First I created a new Drupal Vocabulary (Drupal-speak for “set of categories”) called “Topics” and then I looked in the drupal.vocabulary table to find that the vocabulary had a record number – or vid – of 5.  I noted this for later.

The old system’s categories were stored in a MySQL table that looked like this:

CREATE TABLE `categories` (
  `number` int(11) default NULL,
  `name` char(75) default NULL,
  `parent` int(11) default NULL,

For each category there was a number, a name (like “Apple”) and the number of the parent category, if any.  While there are various ways of importing categories into a Drupal “taxonomy”, none of them exactly fit the bill for me, so I decided to go the “write a PHP script to do it” route.

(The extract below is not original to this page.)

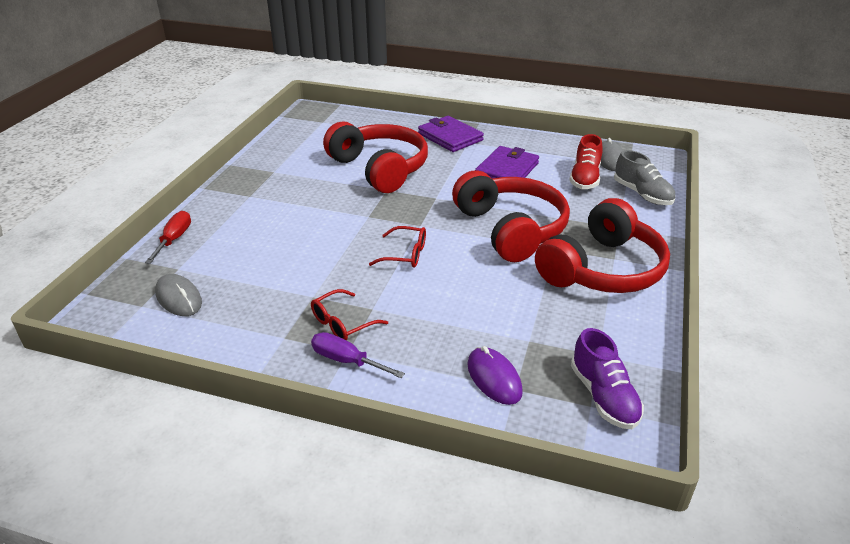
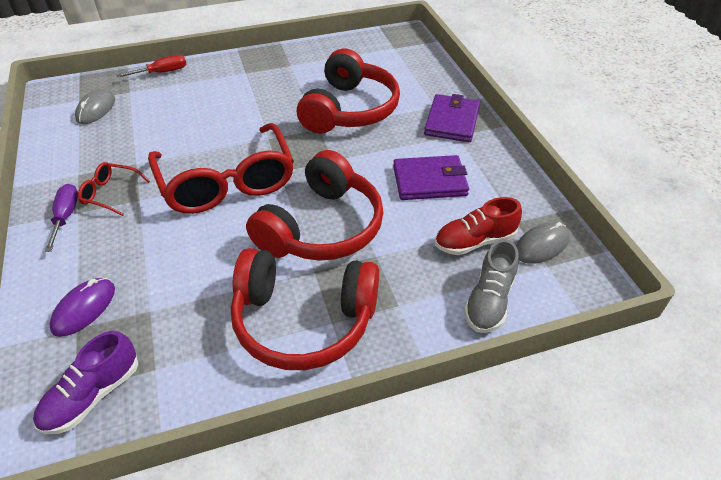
camera: 55 degrees right, 10 degrees up
(405, 254) = (227, 183): red glasses -> red glasses, size x2.31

First I selected all of the categories, in numerical order (because I wanted to make sure that parents appeared before their children):

SELECT number,name,parent from categories order by number

For each of the categories I inserted a record into the Drupal term_data table:

INSERT into drupal.term_data (vid,name) values (5,'" . addslashes($name) . "')"

In then retrieved the tid (or “term ID”) value:

select LAST_INSERT_ID() as tid

and noted this for later use should I need to identify the ID of this category should it be a parent to a child encountered later.  I then also inserted a record into the term_hierarchy table, using a value of either 0 (zero) for categories with no parent, or the tid value for the parent, noted earlier, for this with a parent:

INSERT into drupal.term_hierarchy (tid,parent) values ($tid,$parent)

Put it all together and the code looks something like this:

$query = "SELECT number,name,parent from categories order by number";
$result = MYSQL_QUERY($query);
$howmanyrecords = MYSQL_NUMROWS($result);

$currentrecord = 0 ;

while ($currentrecord < $howmanyrecords) {
    $number = mysql_result($result,$currentrecord,"number");
    $name = mysql_result($result,$currentrecord,"name");
    $parent = mysql_result($result,$currentrecord,"parent");

    $query2 = "INSERT into drupal.term_data (vid,name) values (5,'" . addslashes($name) . "')";
    $result2 = MYSQL_QUERY($query2);

    $query2 = "select LAST_INSERT_ID() as tid";
    $result2 = MYSQL_QUERY($query2);
    $tid = trim(MYSQL_RESULT($result2,$currentrecord2,"tid"));

    $tids[$number] = $tid;

    if ($parent <> '') {
        $parent = $tids[$parent];
    else {
        $parent = 0;

    $query2 = "INSERT into drupal.term_hierarchy (tid,parent) values ($tid,$parent)";
    $result2 = MYSQL_QUERY($query2);

The end result was a 788-term vocabulary, with hierarchy preserved, in Drupal, ready to attach to the posts I would import next.